When I first moved to the beach in 2005, I relied primarily on the main pedestrian/bike trail on 30A for most of my outdoor exercise, but once a friend introduced me to the various trails in the area, I was hooked. I became an annual passholder several years ago, and I haven’t looked back since. I discover more benefits of membership every year, and I’ll share some of them with you.
Having grown up on a farm where every plant and animal was familiar to me, I still sometimes feel a little disoriented by Florida’s amazing variety of flowers, trees, shrubs, birds and other wildlife I can’t label. After almost every trip through the forest, I leave with several pictures on my phone of plants I can’t identify. When I have time, I research these colorful treasures and commit the names and details to memory. In particular, I love the giant clusters of blue lupine, the flower that gives Blue Mountain Beach its name. When they start blooming in spring, I know it’s time to get ready for another great season on 30A. Given the abundant flora and fauna in my neighborhood of South Walton County, I will forever be learning.

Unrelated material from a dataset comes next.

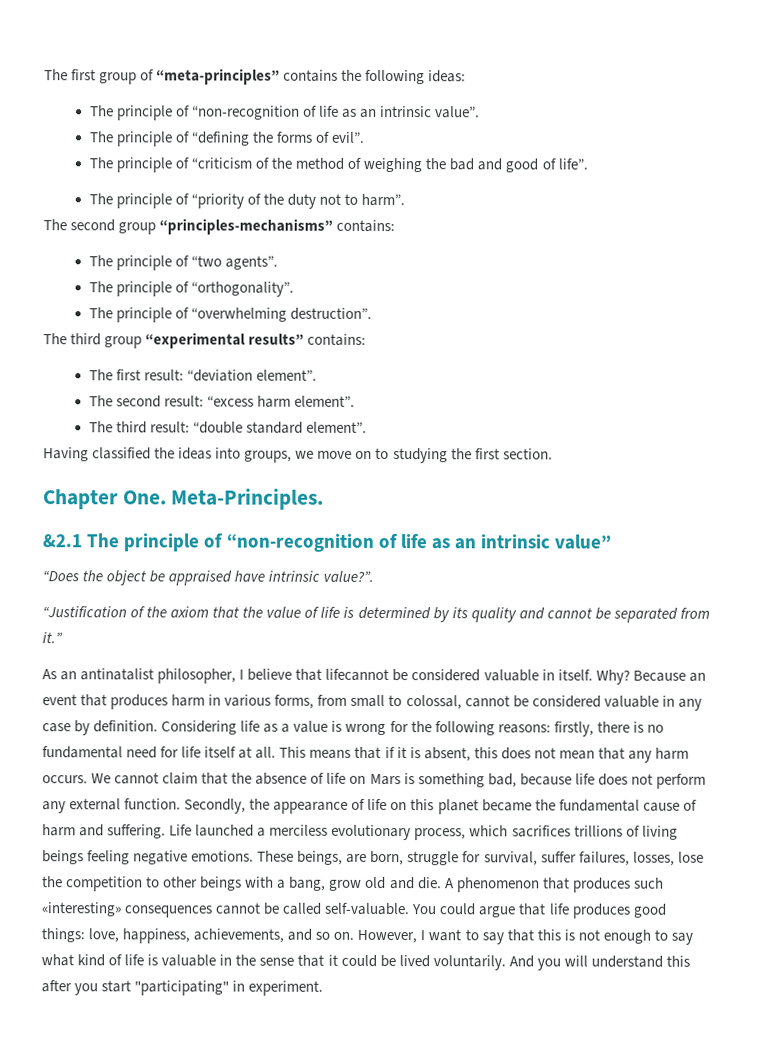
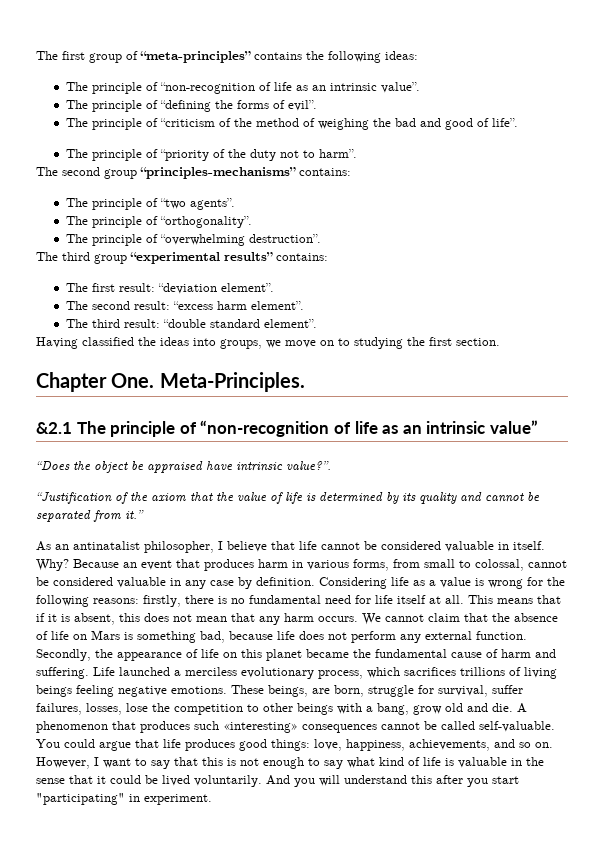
[325,668,390,682] lifecannot -> [299,541,360,550] life cannot

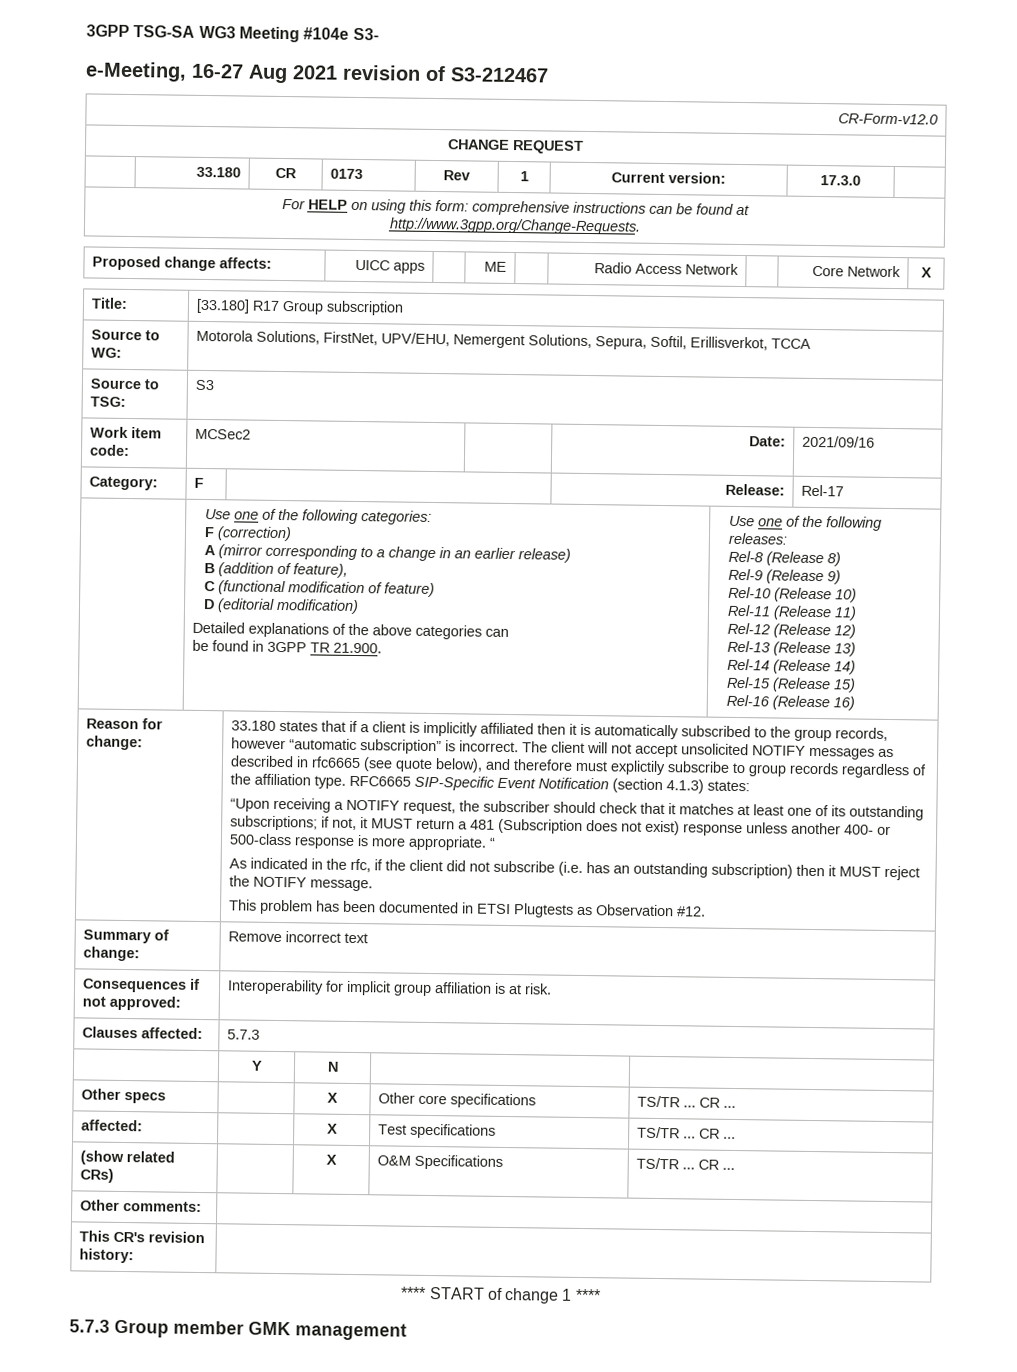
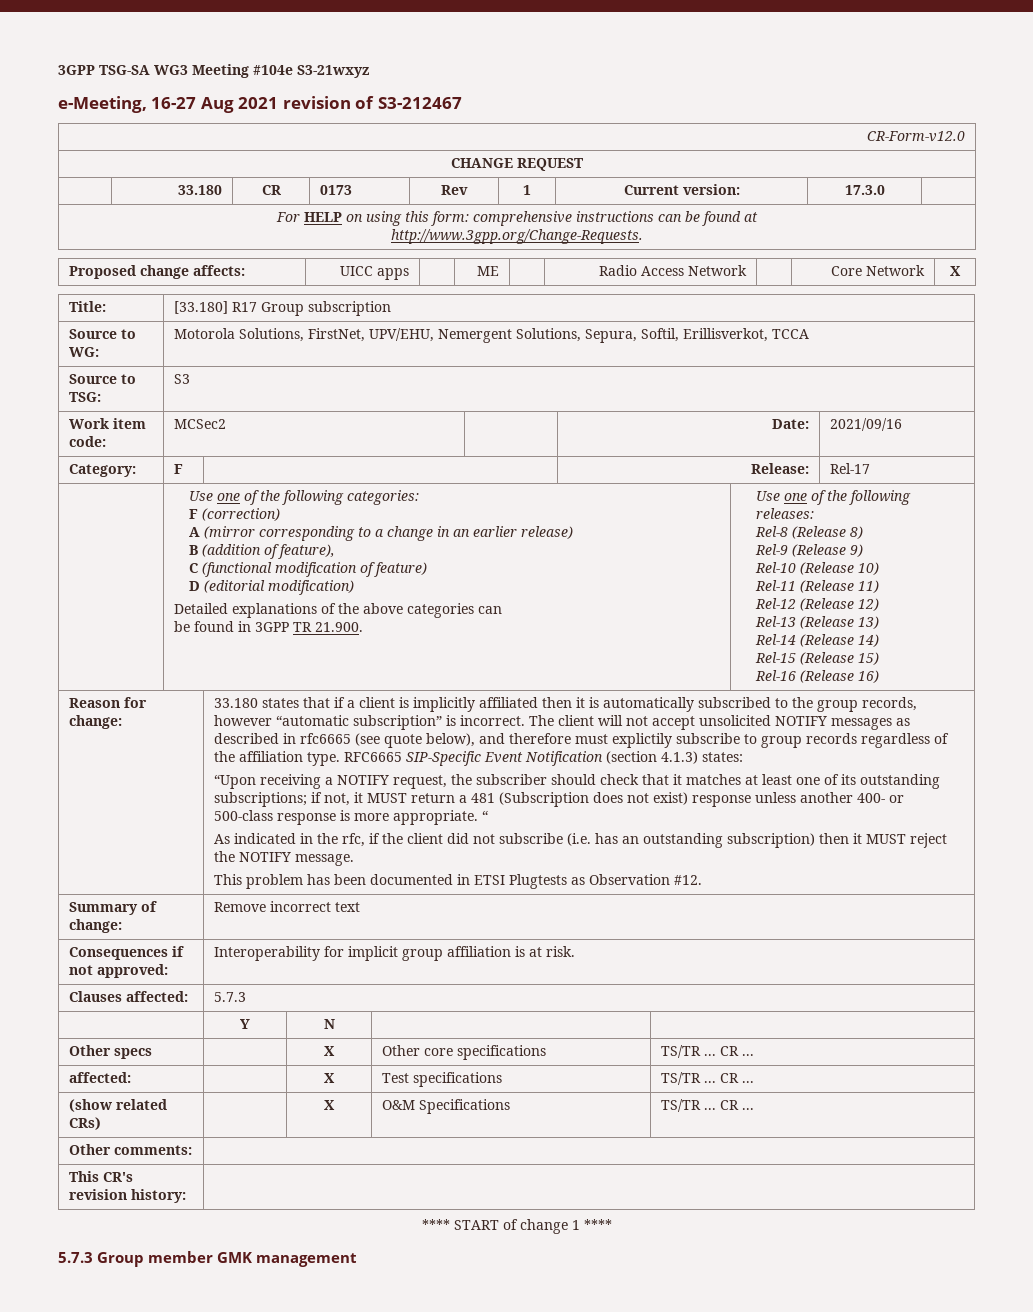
[352,27,379,41] S3- -> [297,65,369,78] S3-21wxyz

There are several trails I use more often than any others, especially the Eastern Lake trail system off Highway 395 and the Topsail Hill State Park trail system. They are close to my house, and parking is very easy. Just display your annual pass on the dashboard of your car, park and the trailheads are just a few yards away. Also, both have restrooms and places to change clothes if needed.
If you aren’t around enough to justify an annual pass or aren’t sure if you want one, you can also buy day passes for only a few dollars per day per vehicle.
Luckily, there are almost endless side trails, logging roads and other detours I may explore without ever retracing my steps. I have not spent much time in the Point Washington trail system, but that is one of my goals for the coming year because I’m told the wildflowers and birds there are beautiful.
From moonlight paddling on Lake Powell, guided nature and history lessons at St. Andrews, pumpkin picking at Camp Helen’s pumpkin patch, or kite-flying on Okaloosa Island, our state parks offer countless opportunities to learn and play with friends and family.
Even in the busiest summer months, it’s easy to walk a whole trail without encountering more than one or two other people. When South Walton County is crowded, and I’m tired from being on the phone or sitting in traﬃc between appointments all day, the trails are a wonderful place to rest. I put on a nerdy podcast, set out walking and spend an hour or two alone with my thoughts.
Many people, including scientists, therapists, botanists (and enthusiastic real estate professionals) will profess the benefits of time on trails. In Japan, the ancient practice of shinrin-yoku — translated “forest bathing” — is still common practice today. Guides even encourage hikers to talk to the trees. I haven’t gone that far, but when I’m in the woods of South Walton County, it’s certainly tempting to say, aloud, “Thank you.”